I always knew I wasn’t gonna live in Slovenia, even though I was born and raised there. There were other places that were calling my name but I never knew exactly where I’ll end up. You get a few chances in life that will define and change your path and you’re the one to make that decision. I got that chance and I decided to take it and work hard for it and now I get to finally say that New York is my (new) home.

7 Luna insta

Luna Woelle — visual artist and
Japanese culinary arts student
Ljubljana – Tokyo, Japan

Saying hi after finally moving to Tokyo and being able to continue with classes of my 3 year culinary arts study program I’ve been enrolled in since April.

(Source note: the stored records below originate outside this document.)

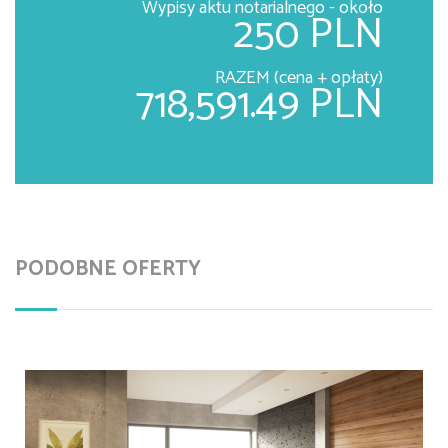
Wypisy aktu notarialnego - około
250 PLN
RAZEM (cena + opłaty)
718,591.49 PLN
PODOBNE OFERTY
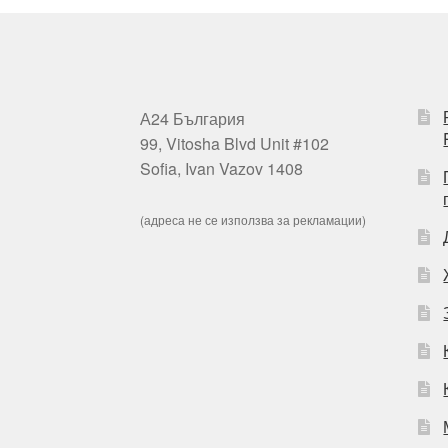
А24 България
99, Vitosha Blvd Unit #102
Sofia, Ivan Vazov 1408
(адреса не се използва за рекламации)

Growing up close with Japanese family friends in Ljubljana provided me with a rich surrounding of their culture, food, and especially their language, which encouraged me to pick it up and study it.

Having graduated from graphic design secondary school in Ljubljana I’m trying to make a bridge between the Slovenian and Japanese progressive scene – creating graphic and 3D abstract visuals on the side for a fresh Tokyo-based collective @weave.jp, a platform for mix releases and events with various international DJs and artists.

8 Anže insta

Anže Ermenc lecturer at
Fashion Art Direction at MMU

Ljubljana Manchester, UK

instagram/anzeermenc/
New Edge

Yo! Keep it real! Keep your eyes open and think with your head. Be truthful to yourself and others, work hard and keep fighting for what you believe in. Educate yourself and listen to strangers and their stories. Most importantly, treat everyone (including yourself) and everything with respect. Be nice to people, everyone is fighting their own battle.

9 Lucy insta_

Lucy Rose Albert — plant-based chef
New York, USA — Ljubljana

Mrs. Cutecumbers Kitchen
Liturgy Public Service

I am so much
A mixture of everything grotesque
The consequence of rubbing flesh.
I am made of breaths
Layers of perspective.
I am free, yet imprisoned.
I am living on the brink of a decision.
I am an infinite equation.
Finding my vision.
Picking a direction.

I met my slovene lover/husband/bff while I was traveling around europe and couchsurfed at his house. Soon after meeting we went on a trip down the Balkans and to the bottom of Turkey together in a rented Westfalia camper van. On that trip we totally fell in love… with each other and also with vanlife! We made a plan that we’d save some money, buy a van and live and travel around for awhile! So after our first van-trip, I went home to NYC and worked over the summer and he stayed in LJ. We kept in touch, searched for vans on the internet and ended up buying one off ebay that happened to be in Oregon. We met up 3 months later at the Oregon Airport to finally pick up our van and start our van-life!

We lived in our van for 10 months traveling around Cali and the southern American states. During this time my hubby was making a concept plan for a vegan restaurant he wanted to eventually open… and he asked if i wanted to help him with it. I had no cooking experience, like I actually could barely cook at all when we were traveling. But I’ve been vegetarian/vegan most of my life, i worked as a waitress at vegan restaurants, so i was down to help in any way I could!

So I moved to Ljubljana to be part of this vegan restaurant project KUCHA and to be with my love and have an adventure! And babbby it surely has been! I started working in the kitchen because I couldn’t work at the counter for a few reasons…  but I didn’t mind at all and turns out I really love cooking! Now I am making the desserts for our restaurant and just started making recipes for our blog! I also just started my own recipe insta-page. I just love sharing with people how insanely delicious food can be while also being amazing for our bodies and souls.

Soo… that’s how i got here. For me “keeping it real” is being honest… to oneself and in general. No bullshit… but honestly it’s not so easy when the “real” is constantly evolving. We are all so much at once. So best just follow your gut. Spend your days doing things that help you grow! Try not to be afraid of love. Drink water. And have some fun.